**BRIEF:** No picture belongs in the copy. Repeat each line below exactly.

**MATERIAL SUPPLIED:**
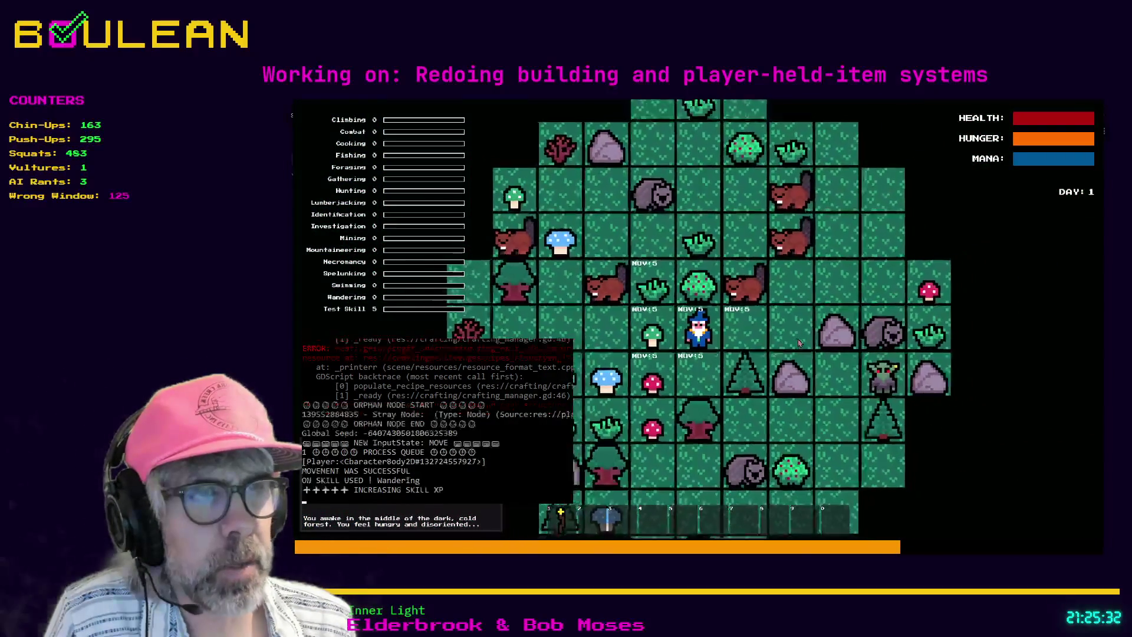
In the running game, raise the Chest craft count to 2, recheck the crafting list, then stop play with F8.
{"action": "key", "text": "d"}
{"action": "key", "text": "c"}
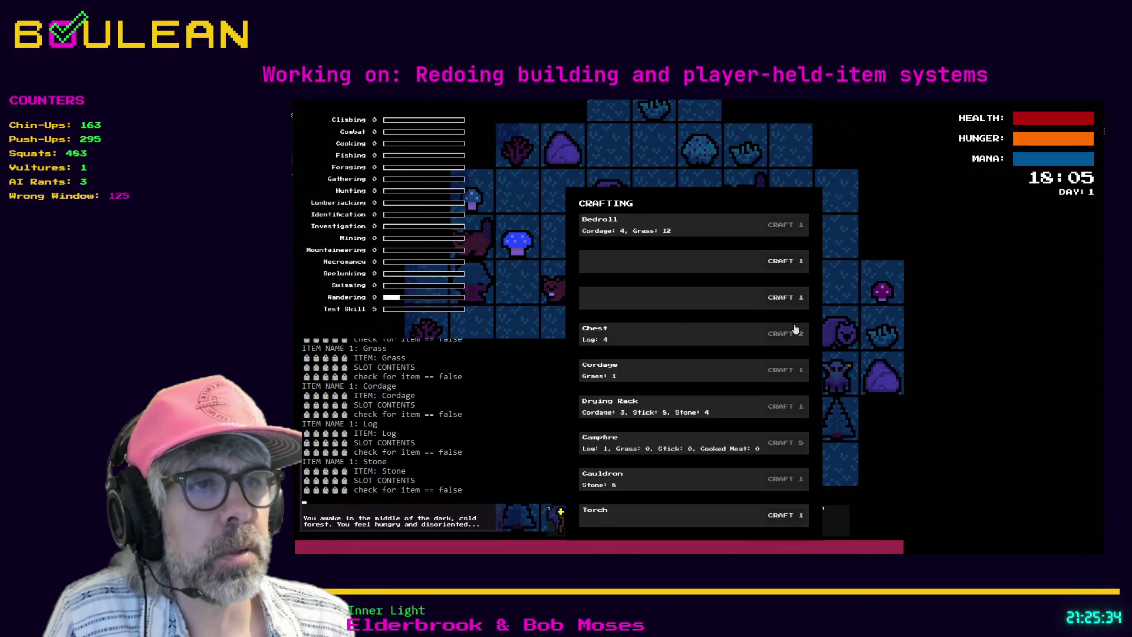
{"action": "left_click", "coordinate": [799, 334]}
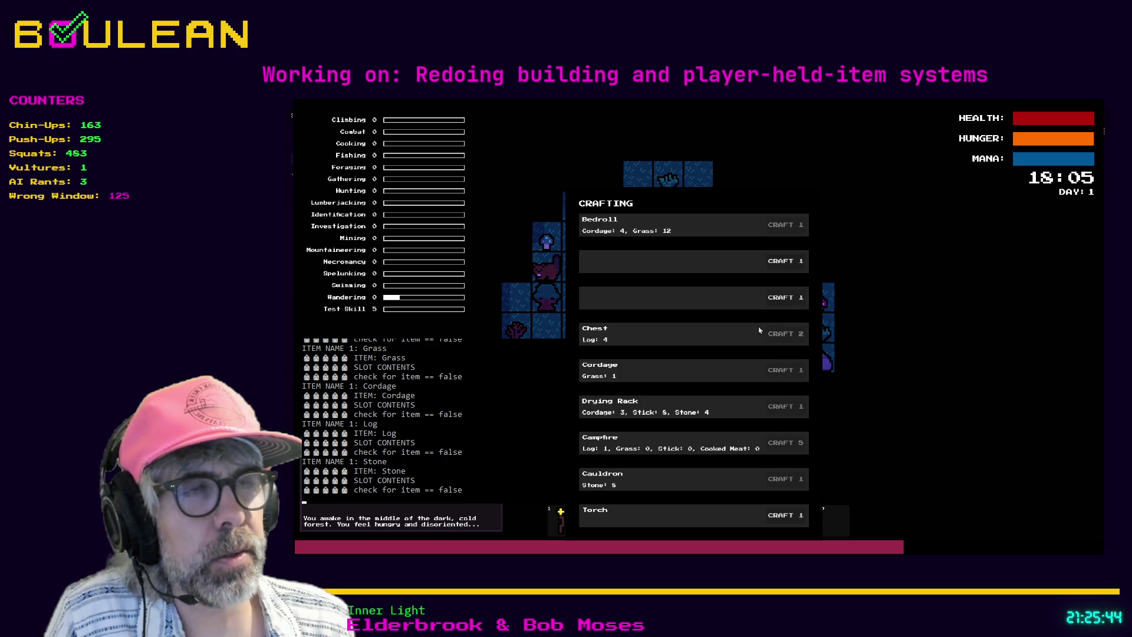
{"action": "key", "text": "Escape"}
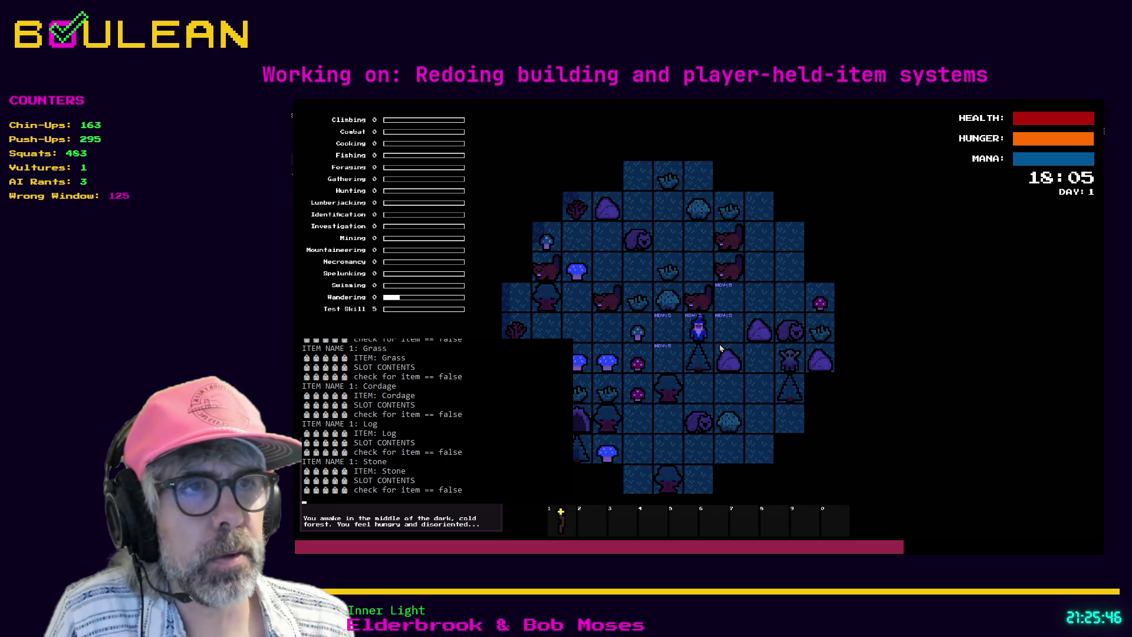
{"action": "key", "text": "c"}
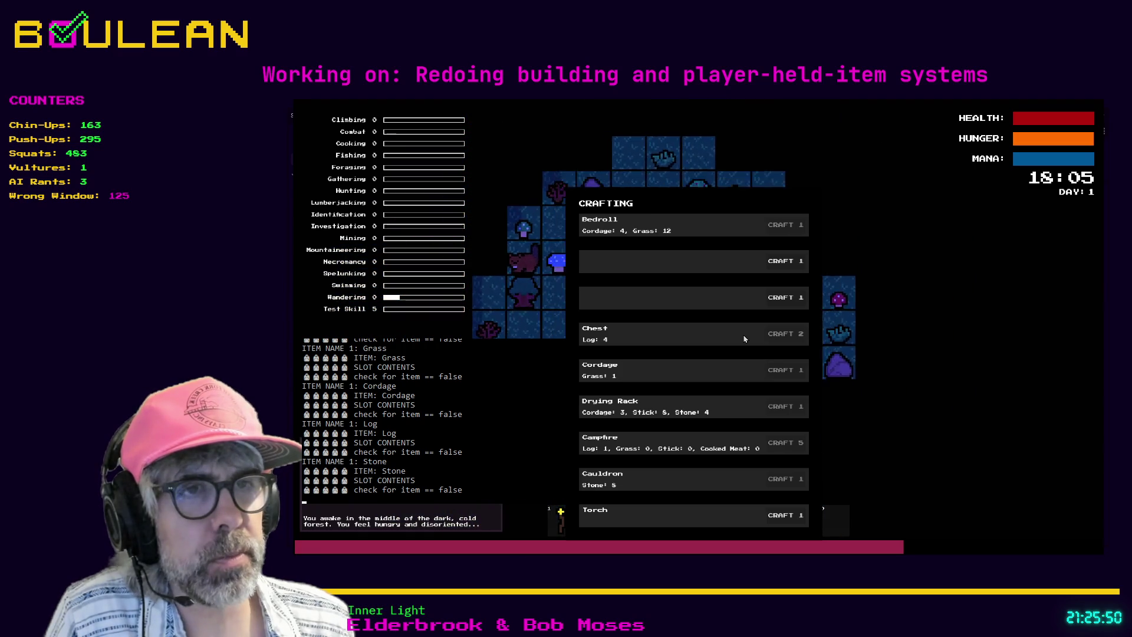
{"action": "key", "text": "Escape"}
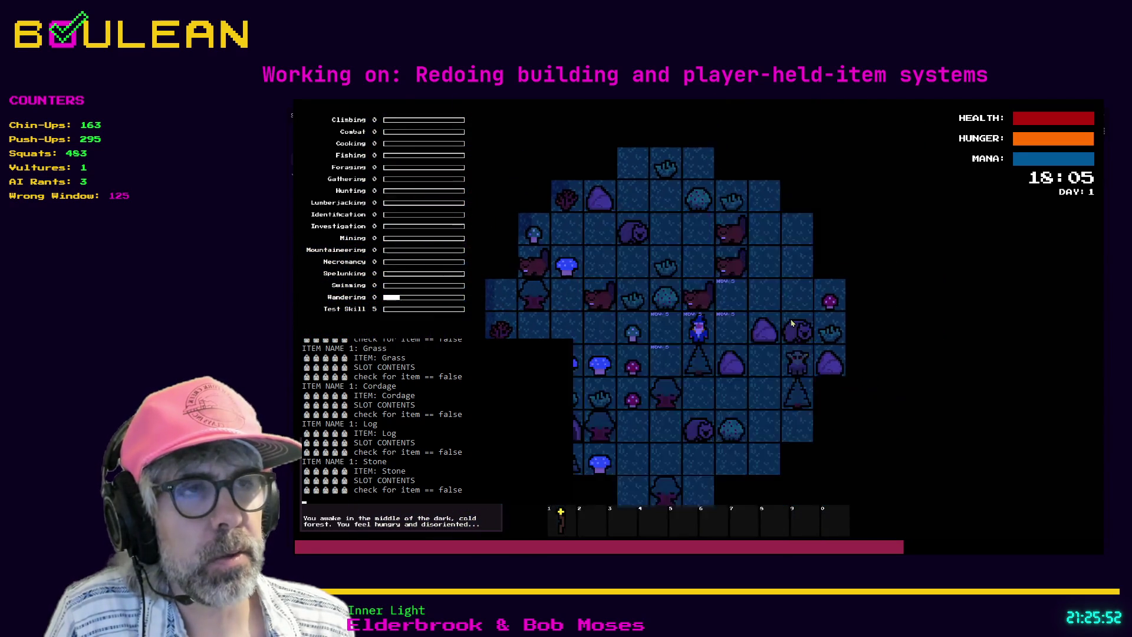
{"action": "key", "text": "F8"}
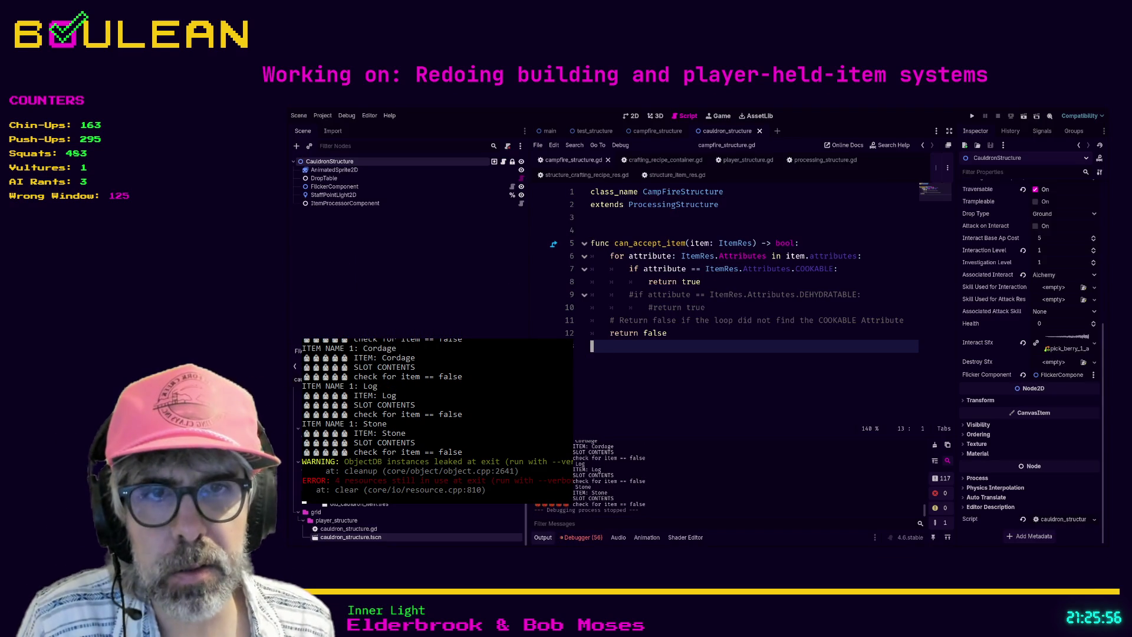
Browse the player_structure folder and flip between the campfire and cauldron structure scene tabs.
{"action": "left_click", "coordinate": [355, 521]}
{"action": "scroll", "coordinate": [356, 521], "scroll_direction": "down", "scroll_amount": 5}
{"action": "scroll", "coordinate": [355, 521], "scroll_direction": "down", "scroll_amount": 3}
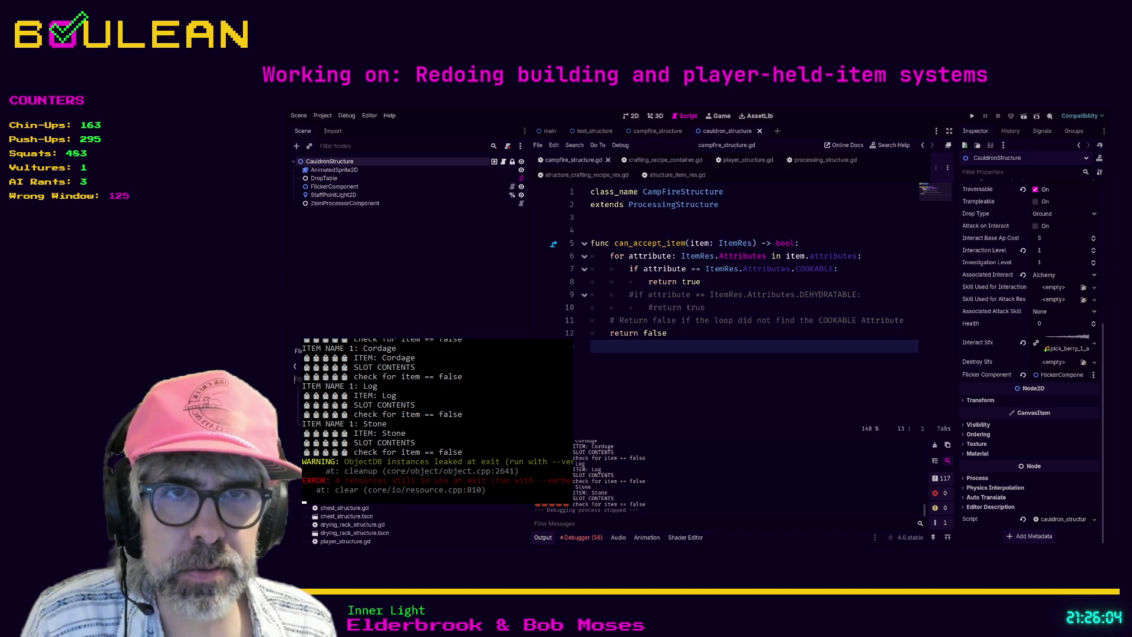
{"action": "scroll", "coordinate": [356, 521], "scroll_direction": "down", "scroll_amount": 1}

**TASK SOLUTION:**
In the running game, raise the Chest craft count to 2, recheck the crafting list, then stop play with F8.
{"action": "key", "text": "d"}
{"action": "key", "text": "c"}
{"action": "left_click", "coordinate": [799, 334]}
{"action": "key", "text": "Escape"}
{"action": "key", "text": "c"}
{"action": "key", "text": "Escape"}
{"action": "key", "text": "F8"}
Browse the player_structure folder and flip between the campfire and cauldron structure scene tabs.
{"action": "left_click", "coordinate": [355, 521]}
{"action": "scroll", "coordinate": [356, 521], "scroll_direction": "down", "scroll_amount": 5}
{"action": "scroll", "coordinate": [355, 521], "scroll_direction": "down", "scroll_amount": 3}
{"action": "scroll", "coordinate": [356, 521], "scroll_direction": "down", "scroll_amount": 1}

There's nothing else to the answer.